» Brief A
In the blog post, onto which street did the writer stagger out in search of public transport?
» Brief B
Please copy the blog post word for word, starting at "A year ago..." and ending at "local tube station.".

» Text section
Got a chain last weekend, and just on a couple of preliminary rides, London is starting to open up to me, after all this time. It's such a closed off place, but the counter to that is that when you find a cool bit, you feel like it's just yours....

* - Bought Thom Yorke's new solo album, 'The Eraser', on Saturday. It rocks! There is a very small list of artists that your correspondent will buy from without prior investigation, and that's the thing that rocks when I go get that stuff. I know that it's gonna be good, and I wasn't disappointed. Definitely coming from Radiohead but his own thing too...sounded very produced i.e, not too much acoustic instruments going on, which I guess I always associated with his haunting tones. Oh well, go get it if you're keen....

* - Don't you love that Beckett quote? I saw it when I was in Ireland on a bookmark with famous Irish authors and their best quotes. It was below a photo of him looking like an incredibly crusty wrinkly old man. I like it because it feels like it's about making the most of the time you have, whether it be a lot or not much. I guess when you're in your late 20's, the time of your life, being aware of the small time before and the long time coming up, that there's a certain niggling in the back of your head, perhaps a pressure (if you allow it) on whether you're making the most of it. Then again, if you do spend too much time thinking about whether or not you are, then I guess you're not putting enough action into actually doing it!

Oh dear, I got a bit heavy towards the end there...can't bloody help myself.....but there we have it. Lotsa love, more soon....

07 July 2006

July 7 2005

Today

Revelling in the central location of our new flat, it was about a quarter to nine when I staggered out onto Camden Street in search of some sort of public transport to get me to my sleepy day job. Well looky here (in an experience not uncommon to Londoners), there's a bus that goes from the stop just outside of the estate to where else but the tube stop just near my work!
Bus is packed, rush hour, whatever...we wind our way through the new Eurostar terminal, come out on to the main road and I look up to see a floodlight on a raised tower thingy....strange. The bus swings past Kings Cross Station, and it's only when I see the half dozen reporters on the other side of the road, standing in front of more floodlights and cameras pointed at them with the station in the background, that I twigged.

It really was a year ago today, wasn't it.

An eerieness quickly crept in when I realised that the time happened to be a couple of minutes past nine o'clock, almost exactly the time, on this day a year ago, that the station was evacuated and I poured out with the river of black white and grey on to this very street, to search in vain for a bus to the next station.....


A year ago...

As the cliche goes, it started, as any one who was in central London that morning will tell you, like any other day. To an overcast morning, I awoke alone in the one bedroom flat I shared with my ex-girlfriend at the time, donned the white shirt and grey pants (too small) necessary for the full-time temping day gig, and ate my cereal and banana in silence before trudging down St Paul's Road to the melee of my local tube station.

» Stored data
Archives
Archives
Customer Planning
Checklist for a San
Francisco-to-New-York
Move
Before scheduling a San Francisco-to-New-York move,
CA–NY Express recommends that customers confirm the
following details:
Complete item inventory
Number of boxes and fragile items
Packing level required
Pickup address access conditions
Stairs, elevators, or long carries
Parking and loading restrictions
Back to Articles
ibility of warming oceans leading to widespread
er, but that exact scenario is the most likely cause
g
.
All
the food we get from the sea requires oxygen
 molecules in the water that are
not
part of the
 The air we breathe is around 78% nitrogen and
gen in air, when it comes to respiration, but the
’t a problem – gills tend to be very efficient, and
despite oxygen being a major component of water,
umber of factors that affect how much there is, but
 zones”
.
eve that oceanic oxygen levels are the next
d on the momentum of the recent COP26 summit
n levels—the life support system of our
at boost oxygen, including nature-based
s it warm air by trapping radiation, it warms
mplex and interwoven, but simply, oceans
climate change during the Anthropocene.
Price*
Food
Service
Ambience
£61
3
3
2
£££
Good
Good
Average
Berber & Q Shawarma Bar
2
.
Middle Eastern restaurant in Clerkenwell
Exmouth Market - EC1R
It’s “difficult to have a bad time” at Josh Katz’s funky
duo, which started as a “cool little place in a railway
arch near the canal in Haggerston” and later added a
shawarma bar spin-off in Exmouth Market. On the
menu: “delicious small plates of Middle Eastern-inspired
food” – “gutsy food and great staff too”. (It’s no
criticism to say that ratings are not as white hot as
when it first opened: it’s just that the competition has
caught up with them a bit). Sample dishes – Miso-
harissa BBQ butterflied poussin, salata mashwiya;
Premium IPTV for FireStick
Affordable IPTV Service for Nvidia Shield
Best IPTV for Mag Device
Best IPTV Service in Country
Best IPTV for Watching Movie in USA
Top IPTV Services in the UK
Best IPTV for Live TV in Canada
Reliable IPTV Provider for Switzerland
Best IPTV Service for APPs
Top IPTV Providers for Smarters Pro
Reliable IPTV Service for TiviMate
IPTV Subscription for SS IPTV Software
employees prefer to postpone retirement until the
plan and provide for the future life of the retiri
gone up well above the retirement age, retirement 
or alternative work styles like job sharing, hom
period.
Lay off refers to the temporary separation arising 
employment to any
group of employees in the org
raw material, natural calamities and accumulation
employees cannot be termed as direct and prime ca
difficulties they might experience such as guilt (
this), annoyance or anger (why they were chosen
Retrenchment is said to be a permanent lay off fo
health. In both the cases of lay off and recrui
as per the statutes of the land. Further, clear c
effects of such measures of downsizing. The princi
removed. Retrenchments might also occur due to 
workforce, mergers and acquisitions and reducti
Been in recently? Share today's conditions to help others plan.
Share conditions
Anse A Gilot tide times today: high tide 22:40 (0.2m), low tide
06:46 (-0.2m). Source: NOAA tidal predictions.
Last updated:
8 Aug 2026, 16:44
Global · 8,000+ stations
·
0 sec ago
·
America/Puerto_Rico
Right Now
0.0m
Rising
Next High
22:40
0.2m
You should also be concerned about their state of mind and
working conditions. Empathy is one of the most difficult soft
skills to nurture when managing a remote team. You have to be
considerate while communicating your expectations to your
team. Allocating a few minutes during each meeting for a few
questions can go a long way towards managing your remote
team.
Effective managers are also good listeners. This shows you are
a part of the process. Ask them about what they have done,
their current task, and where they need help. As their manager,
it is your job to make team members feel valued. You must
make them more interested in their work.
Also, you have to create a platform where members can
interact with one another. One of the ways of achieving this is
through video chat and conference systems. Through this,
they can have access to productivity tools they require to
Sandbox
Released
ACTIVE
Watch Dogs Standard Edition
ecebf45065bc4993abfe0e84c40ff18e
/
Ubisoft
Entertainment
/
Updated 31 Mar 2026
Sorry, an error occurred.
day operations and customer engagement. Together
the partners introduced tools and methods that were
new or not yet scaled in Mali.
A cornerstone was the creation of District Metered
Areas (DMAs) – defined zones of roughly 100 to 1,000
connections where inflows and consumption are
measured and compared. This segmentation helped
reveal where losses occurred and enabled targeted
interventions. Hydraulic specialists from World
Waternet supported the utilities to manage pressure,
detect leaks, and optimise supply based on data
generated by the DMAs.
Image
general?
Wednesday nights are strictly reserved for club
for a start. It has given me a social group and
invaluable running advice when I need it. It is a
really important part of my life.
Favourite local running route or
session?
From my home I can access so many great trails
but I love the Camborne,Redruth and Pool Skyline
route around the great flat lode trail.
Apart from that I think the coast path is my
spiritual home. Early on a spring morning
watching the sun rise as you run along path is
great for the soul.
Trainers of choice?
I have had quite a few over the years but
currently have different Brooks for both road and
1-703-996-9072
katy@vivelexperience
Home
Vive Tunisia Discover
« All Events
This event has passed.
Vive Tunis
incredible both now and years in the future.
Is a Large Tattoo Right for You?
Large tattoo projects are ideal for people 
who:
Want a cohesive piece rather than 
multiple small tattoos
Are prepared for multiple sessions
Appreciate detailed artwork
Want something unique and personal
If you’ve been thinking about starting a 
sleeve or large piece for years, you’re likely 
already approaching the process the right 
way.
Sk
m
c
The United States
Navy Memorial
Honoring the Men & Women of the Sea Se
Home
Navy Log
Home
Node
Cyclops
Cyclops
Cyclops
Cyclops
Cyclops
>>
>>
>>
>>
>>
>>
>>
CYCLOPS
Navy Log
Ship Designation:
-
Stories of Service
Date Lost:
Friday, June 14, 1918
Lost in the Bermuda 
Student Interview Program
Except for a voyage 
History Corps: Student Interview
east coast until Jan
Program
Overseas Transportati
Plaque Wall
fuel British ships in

» Response A
Camden Street.

» Response B
A year ago...

As the cliche goes, it started, as any one who was in central London that morning will tell you, like any other day. To an overcast morning, I awoke alone in the one bedroom flat I shared with my ex-girlfriend at the time, donned the white shirt and grey pants (too small) necessary for the full-time temping day gig, and ate my cereal and banana in silence before trudging down St Paul's Road to the melee of my local tube station.